Images excluded, return every record exactly as it reads.
[[ Material supplied, beginning ]]
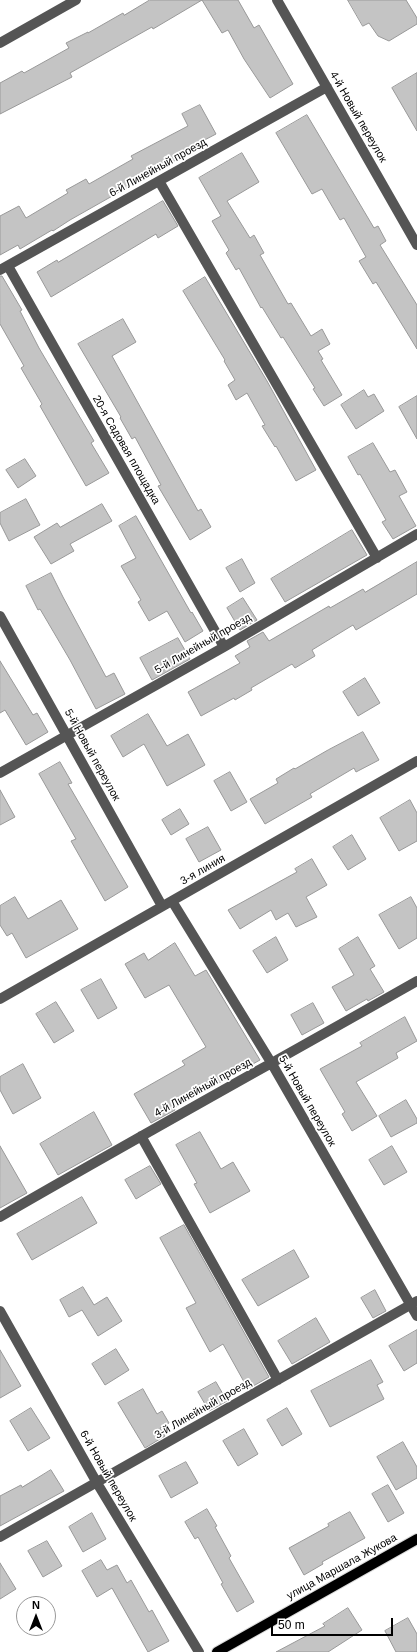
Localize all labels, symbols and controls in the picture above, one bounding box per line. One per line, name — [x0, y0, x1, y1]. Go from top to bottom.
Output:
street label: 4-й Новый переулок — [327, 69, 389, 165]
street label: 6-й Линейный проезд — [107, 136, 209, 200]
street label: 20-я Садовая площадка — [89, 393, 163, 507]
street label: 5-й Линейный проезд — [152, 611, 254, 677]
street label: 5-й Новый переулок — [61, 707, 123, 803]
street label: 3-я линия — [178, 852, 228, 888]
street label: 5-й Новый переулок — [276, 1053, 338, 1149]
street label: 4-й Линейный проезд — [152, 1056, 254, 1120]
street label: 3-й Линейный проезд — [152, 1376, 254, 1442]
street label: 6-й Новый переулок — [77, 1428, 139, 1524]
street label: улица Маршала Жукова — [285, 1531, 399, 1603]
north arrow — [16, 1596, 56, 1636]
text: N — [32, 1599, 40, 1611]
scale bar — [273, 1610, 395, 1636]
text: 50 m — [278, 1618, 305, 1632]

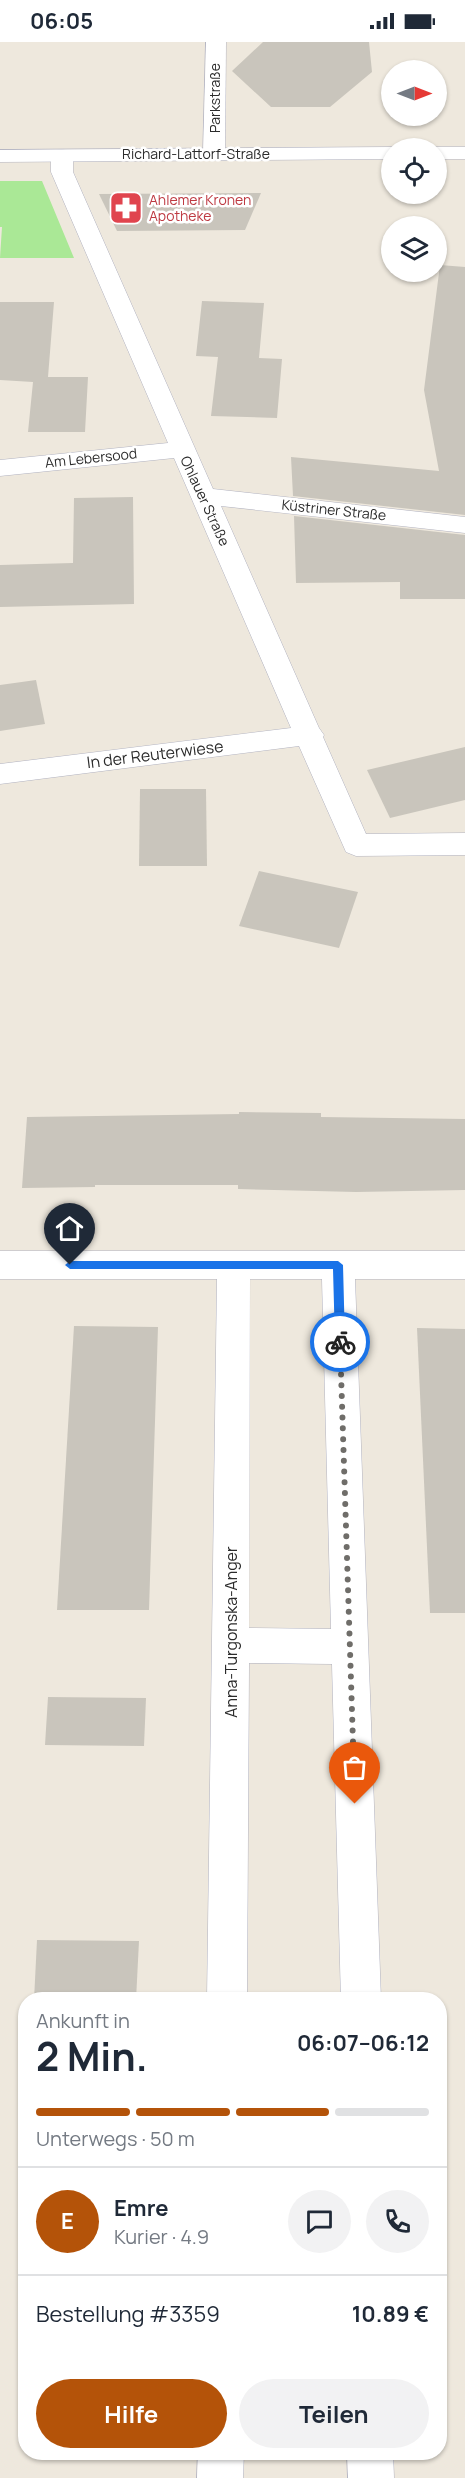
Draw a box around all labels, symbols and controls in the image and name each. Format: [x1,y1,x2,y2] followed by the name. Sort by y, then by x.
[30,6,93,36] text: 06:05
[381,60,447,126] north arrow
[381,60,447,282] map controls
[205,63,224,133] street label: Parkstraße
[381,138,447,204] button: locate
[122,144,270,163] street label: Richard-Lattorf-Straße
[108,190,144,226] pharmacy icon: Ahlemer Kronen Apotheke
[149,190,251,225] place label: Ahlemer Kronen Apotheke
[381,216,447,282] button: layers
[44,443,138,472] street label: Am Lebersood
[176,453,235,549] street label: Ohlauer Straße
[281,495,387,524] street label: Küstriner Straße
[85,735,225,773] street label: In der Reuterwiese
[44,1203,95,1265] pin
[53,1212,86,1245] icon: home
[310,1312,370,1372] courier
[324,1326,357,1359] icon: bike
[220,1546,242,1718] street label: Anna-Turgonska-Anger
[329,1742,380,1804] pin
[338,1751,371,1784] icon: bag
[36,2007,130,2034] text: Ankunft in
[297,2028,429,2058] text: 06:07–06:12
[36,2029,148,2083] text: 2 Min.
[36,2125,195,2152] text: Unterwegs · 50 m
[288,2190,351,2253] button: chat
[366,2190,429,2253] button: phone
[114,2193,168,2223] text: Emre
[61,2206,74,2236] text: E
[114,2223,209,2250] text: Kurier · 4.9
[36,2299,220,2329] text: Bestellung #3359
[352,2299,429,2329] text: 10.89 €
[36,2379,227,2448] button: Hilfe
[239,2379,429,2448] button: Teilen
[[ Material supplied, end ]]
§ **Exercise result**
Localize all labels, symbols and controls in the picture above, one bounding box per line. One per line, name — [x0, y0, x1, y1]. Go from top to bottom.
Output:
street label: 4-й Новый переулок — [327, 69, 389, 165]
street label: 6-й Линейный проезд — [107, 136, 209, 200]
street label: 20-я Садовая площадка — [89, 393, 163, 507]
street label: 5-й Линейный проезд — [152, 611, 254, 677]
street label: 5-й Новый переулок — [61, 707, 123, 803]
street label: 3-я линия — [178, 852, 228, 888]
street label: 5-й Новый переулок — [276, 1053, 338, 1149]
street label: 4-й Линейный проезд — [152, 1056, 254, 1120]
street label: 3-й Линейный проезд — [152, 1376, 254, 1442]
street label: 6-й Новый переулок — [77, 1428, 139, 1524]
street label: улица Маршала Жукова — [285, 1531, 399, 1603]
north arrow — [16, 1596, 56, 1636]
text: N — [32, 1599, 40, 1611]
scale bar — [273, 1610, 395, 1636]
text: 50 m — [278, 1618, 305, 1632]

Draw a box around all labels, symbols and controls in the image and name each. Format: [x1,y1,x2,y2] followed by the name. Sort by y, then by x.
[30,6,93,36] text: 06:05
[381,60,447,126] north arrow
[381,60,447,282] map controls
[205,63,224,133] street label: Parkstraße
[381,138,447,204] button: locate
[122,144,270,163] street label: Richard-Lattorf-Straße
[108,190,144,226] pharmacy icon: Ahlemer Kronen Apotheke
[149,190,251,225] place label: Ahlemer Kronen Apotheke
[381,216,447,282] button: layers
[44,443,138,472] street label: Am Lebersood
[176,453,235,549] street label: Ohlauer Straße
[281,495,387,524] street label: Küstriner Straße
[85,735,225,773] street label: In der Reuterwiese
[44,1203,95,1265] pin
[53,1212,86,1245] icon: home
[310,1312,370,1372] courier
[324,1326,357,1359] icon: bike
[220,1546,242,1718] street label: Anna-Turgonska-Anger
[329,1742,380,1804] pin
[338,1751,371,1784] icon: bag
[36,2007,130,2034] text: Ankunft in
[297,2028,429,2058] text: 06:07–06:12
[36,2029,148,2083] text: 2 Min.
[36,2125,195,2152] text: Unterwegs · 50 m
[288,2190,351,2253] button: chat
[366,2190,429,2253] button: phone
[114,2193,168,2223] text: Emre
[61,2206,74,2236] text: E
[114,2223,209,2250] text: Kurier · 4.9
[36,2299,220,2329] text: Bestellung #3359
[352,2299,429,2329] text: 10.89 €
[36,2379,227,2448] button: Hilfe
[239,2379,429,2448] button: Teilen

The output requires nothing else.